Dr. Stacy Makhnevich at Aster Dental in New York City was able to squeeze Lee in to treat his toothache. When Lee arrived, the dentist required he sign a "mutual agreement to maintain privacy"—a confidentiality agreement with a nondisparagement clause that waives patients' rights to publicly comment on services and assigns copyright to the provider. Anxious for treatment, Lee signed and slid into the dentist's chair.
Though Lee found relief from his toothache, dealing with his dentist over the bill—which totaled $4,766 for the filling—became a pain. He complained about Makhnevich on Yelp and DoctorBase, another online site, claiming the dentist overcharged him and did not furnish the treatment records that would allow him to make an insurance claim and be reimbursed.

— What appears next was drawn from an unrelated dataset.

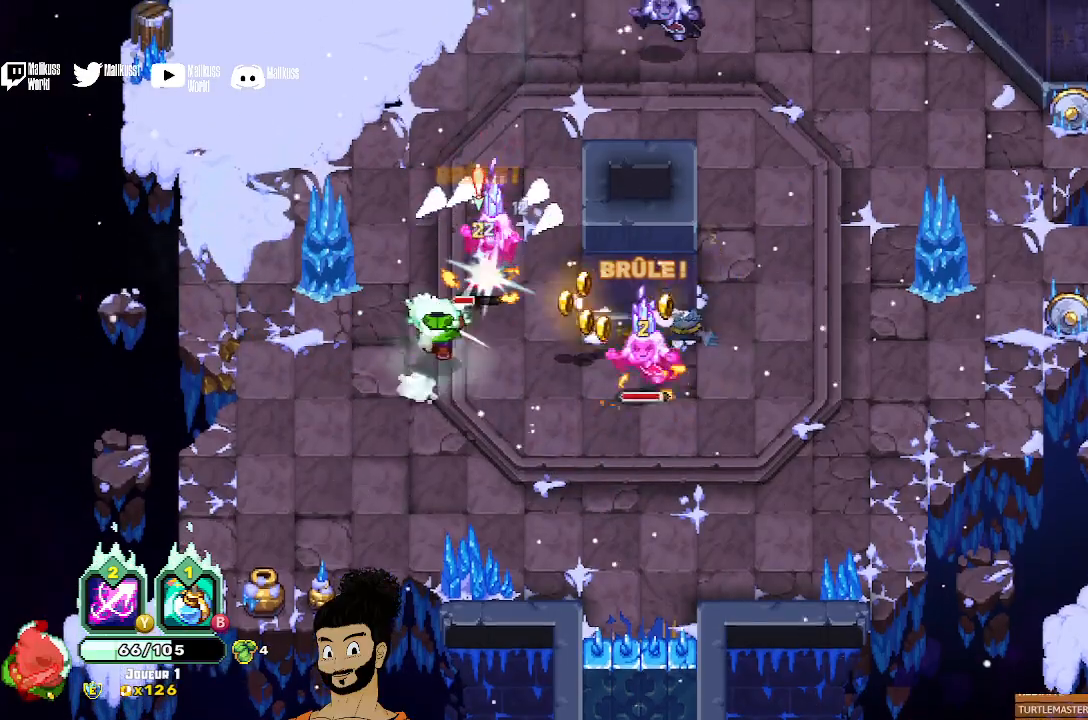
{"buttons": ["Y"], "left_stick": "up", "events": [[33, "A", "up"], [133, "A", "down"], [267, "A", "up"], [433, "Y", "down"]]}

Makhnevich fought back. Armed with the privacy agreement Lee signed, she sent takedown notices to the websites hosting the complaints. She then threatened to sue Lee, sending him invoices of $100 a day for copyright infringement.
Lee returned fire. He filed suit against the dentist in the U.S. District Court for the Southern District of New York, aiming to invalidate the copyright claim.
“She charged him a lot of money. It was outrageous,” says Paul Alan Levy, an attorney with the Public Citizen Litigation Group in Washington, D.C., who works on online free speech issues and handled Lee’s case. “What he wrote was true.”
More than four years after treatment, Lee won. The court, in its 2015 ruling, termed the privacy agreement null and void, calling the contract “a deceptive act or practice in violation of New York General Business Law,” which bars deceptive business practices. Lee was awarded $4,766 in damages.